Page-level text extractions

------------------------------

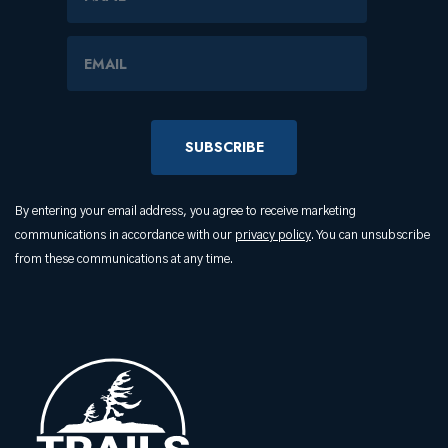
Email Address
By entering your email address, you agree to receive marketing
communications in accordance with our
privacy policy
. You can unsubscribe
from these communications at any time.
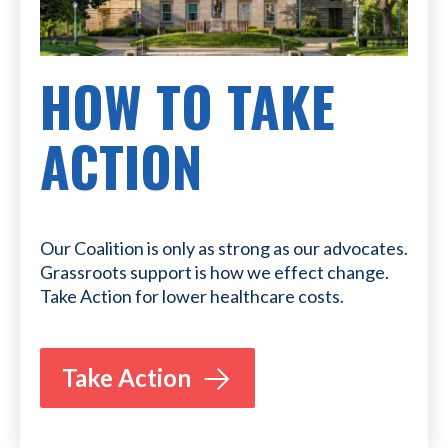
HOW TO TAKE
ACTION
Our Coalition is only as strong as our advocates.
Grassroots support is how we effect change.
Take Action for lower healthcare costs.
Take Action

------------------------------

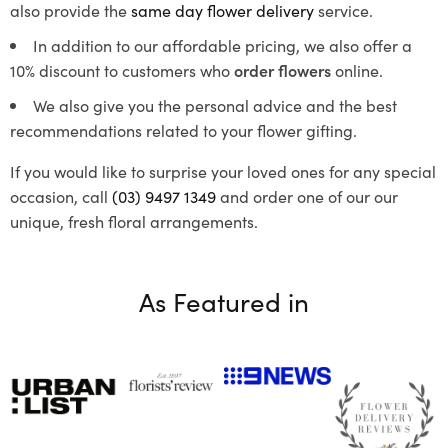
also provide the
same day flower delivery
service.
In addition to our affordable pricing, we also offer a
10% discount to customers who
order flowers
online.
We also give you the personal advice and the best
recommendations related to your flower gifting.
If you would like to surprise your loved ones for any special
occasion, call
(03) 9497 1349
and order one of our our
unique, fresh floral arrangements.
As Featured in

------------------------------

Reproduce word for word the stretch of the material above from the line containing "also provide the" through the line containing "As Featured in".

Task response ->
also provide the
same day flower delivery
service.
In addition to our affordable pricing, we also offer a
10% discount to customers who
order flowers
online.
We also give you the personal advice and the best
recommendations related to your flower gifting.
If you would like to surprise your loved ones for any special
occasion, call
(03) 9497 1349
and order one of our our
unique, fresh floral arrangements.
As Featured in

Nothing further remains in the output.